◆ Instructions
1 – Decide whether each statement, (a) through (c), agrees with the bioconjugation text below. Answer yes or no for each, and quote the words from the text that settle it.
(a) Proteins are called more diverse biomolecules because they contain a wider variety of amino acids.
(b) The chemistry behind bioconjugation is described as complicated.
(c) Selectively modifying multiple sites on proteins is described as challenging.
2 – Write out the passage of the bioconjugation text between "Synthesis and Strategies" and "has proven challenging.", inclusive.

Bioconjugation: What Is It?
It is a chemical technique that’s used to couple two different molecules together with one being a biomolecule like a protein, carbohydrate, or nucleic acid. Of these, proteins are more diverse biomolecules since they contain a wider variety of amino acids and are, therefore, vital substrates in most bioconjugation reactions. It is worth noting that this process plays a crucial role in how proteins are modified. However, due to recent advances in biomolecule studies, proteins can now be modified to perform several functions, including target drug delivery, cellular tracking, and imaging biomarkers.
Synthesis and Strategies
While the chemistry behind the process isn’t that complicated, execution isn’t. There are a couple of obstacles that hinder bioconjugation reactions. For instance, considering that some types of amino acid residues are more predominant, some reactions can’t be selective and, as a result, are inefficient. Another problem is the presence of polar molecules protein surfaces – their presence has been known to affect reactions. Furthermore, selectively modifying multiple sites on proteins has proven challenging.

◆ Dataset entries

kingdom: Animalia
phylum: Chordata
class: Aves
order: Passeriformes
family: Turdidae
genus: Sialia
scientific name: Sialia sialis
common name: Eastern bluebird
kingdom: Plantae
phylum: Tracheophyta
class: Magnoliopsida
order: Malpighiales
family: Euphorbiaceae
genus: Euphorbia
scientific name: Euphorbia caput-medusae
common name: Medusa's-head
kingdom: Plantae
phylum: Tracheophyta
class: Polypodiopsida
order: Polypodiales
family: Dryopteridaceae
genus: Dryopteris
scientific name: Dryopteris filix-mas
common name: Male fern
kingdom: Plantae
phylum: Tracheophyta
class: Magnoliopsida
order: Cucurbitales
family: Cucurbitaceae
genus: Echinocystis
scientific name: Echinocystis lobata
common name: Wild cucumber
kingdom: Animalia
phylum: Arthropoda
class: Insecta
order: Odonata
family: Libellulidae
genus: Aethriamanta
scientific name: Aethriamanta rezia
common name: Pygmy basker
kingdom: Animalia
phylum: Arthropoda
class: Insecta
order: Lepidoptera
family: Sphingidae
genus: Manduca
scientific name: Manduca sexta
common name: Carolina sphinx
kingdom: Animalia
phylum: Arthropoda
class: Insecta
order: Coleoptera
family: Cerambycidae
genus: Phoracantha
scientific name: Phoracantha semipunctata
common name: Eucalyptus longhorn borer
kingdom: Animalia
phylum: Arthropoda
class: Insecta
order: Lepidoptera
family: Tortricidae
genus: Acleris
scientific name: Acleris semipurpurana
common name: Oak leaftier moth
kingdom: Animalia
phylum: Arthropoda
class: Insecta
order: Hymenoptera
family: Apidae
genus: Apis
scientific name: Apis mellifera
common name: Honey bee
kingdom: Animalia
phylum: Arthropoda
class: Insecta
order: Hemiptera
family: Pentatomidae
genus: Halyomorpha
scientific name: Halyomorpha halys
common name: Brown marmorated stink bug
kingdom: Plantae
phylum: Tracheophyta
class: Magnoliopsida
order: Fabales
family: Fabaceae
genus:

◆ Outputs by task
1 –
(a) Yes: "proteins are more diverse biomolecules since they contain a wider variety of amino acids"
(b) No: "the chemistry behind the process isn’t that complicated"
(c) Yes: "selectively modifying multiple sites on proteins has proven challenging"

2 –
Synthesis and Strategies
While the chemistry behind the process isn’t that complicated, execution isn’t. There are a couple of obstacles that hinder bioconjugation reactions. For instance, considering that some types of amino acid residues are more predominant, some reactions can’t be selective and, as a result, are inefficient. Another problem is the presence of polar molecules protein surfaces – their presence has been known to affect reactions. Furthermore, selectively modifying multiple sites on proteins has proven challenging.